When 16 people followed an organic or conventional diet over two 3-week periods, those on the organic diet had slightly higher levels of certain antioxidants in their urine. Yet this study also had limitations that may have caused the differences

Unfortunately, there’s simply not enough strong evidence available to confirm that organic foods benefit human health more than conventional foods

More high-quality studies are needed.

Organic Junk Food is Still Junk Food

Just because a product is labeled “organic,” it doesn’t mean that it is healthy.

Some of these products are still processed foods high in calories, sugar, salt and added fats.

For example, organic cookies, chips, sodas and ice cream can all be purchased in supermarkets.

Despite being organic, these products are still unhealthy. So if you are trying to lose weight or eat healthy, you may be harming yourself by eating these foods.

Organic product labels will often state that the ingredients are “natural” — for example, using raw cane sugar instead of plain sugar. However, sugar is still sugar.

The majority of the population consumes too much sugar already. To think it’s healthy to consume lots of organic sugar is simply wrong.

In simple terms, when you choose organic junk food, you may just be choosing a slightly higher-quality version of regular junk food.

However, since regulations generally ban the use of artificial food additives in these foods, buying organic is a good way to avoid a lot of the chemicals that are often added to conventional foods.

How to Know if You’re Buying Organic

The United States Department of Agriculture (USDA) has set up an organic certification program.

This means any farmer or food producer selling organic food must meet strict government standards.

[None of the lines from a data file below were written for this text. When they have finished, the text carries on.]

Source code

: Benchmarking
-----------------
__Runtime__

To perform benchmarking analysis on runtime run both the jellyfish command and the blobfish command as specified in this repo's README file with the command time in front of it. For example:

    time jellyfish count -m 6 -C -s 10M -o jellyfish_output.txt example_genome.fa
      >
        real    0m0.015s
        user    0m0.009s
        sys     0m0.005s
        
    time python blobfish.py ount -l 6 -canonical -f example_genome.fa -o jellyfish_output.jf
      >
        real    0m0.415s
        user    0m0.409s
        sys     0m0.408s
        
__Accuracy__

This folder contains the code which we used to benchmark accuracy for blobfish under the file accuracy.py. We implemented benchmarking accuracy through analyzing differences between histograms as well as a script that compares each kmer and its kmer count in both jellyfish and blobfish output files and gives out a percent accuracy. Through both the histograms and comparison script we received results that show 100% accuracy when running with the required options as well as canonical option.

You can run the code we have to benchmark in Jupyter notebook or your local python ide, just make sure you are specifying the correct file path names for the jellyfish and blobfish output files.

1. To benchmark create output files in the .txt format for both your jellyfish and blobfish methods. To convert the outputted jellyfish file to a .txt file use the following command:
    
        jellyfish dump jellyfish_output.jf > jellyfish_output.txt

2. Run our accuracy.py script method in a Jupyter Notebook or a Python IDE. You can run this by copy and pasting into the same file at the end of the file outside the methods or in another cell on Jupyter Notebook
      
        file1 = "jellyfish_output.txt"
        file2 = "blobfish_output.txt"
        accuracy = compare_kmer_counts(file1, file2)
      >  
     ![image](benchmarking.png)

If you decide to choose organic, it’s important to look for the USDA organic seal.

Also, watch for these statements on food labels, so you can identify food that is truly organically grown:

  • 100% Organic: This product is made entirely from organic ingredients.
  • Organic: At least 95% of the ingredients in this product are organic.
  • Made with Organic: At least 70% of the ingredients are organic.

If a product contains less than 70% organic ingredients, it cannot be labeled organic or use the USDA seal. Similar standards are enforced in Europe, Canada and Australia. Each country or continent has its own seal to help consumers identify organic food.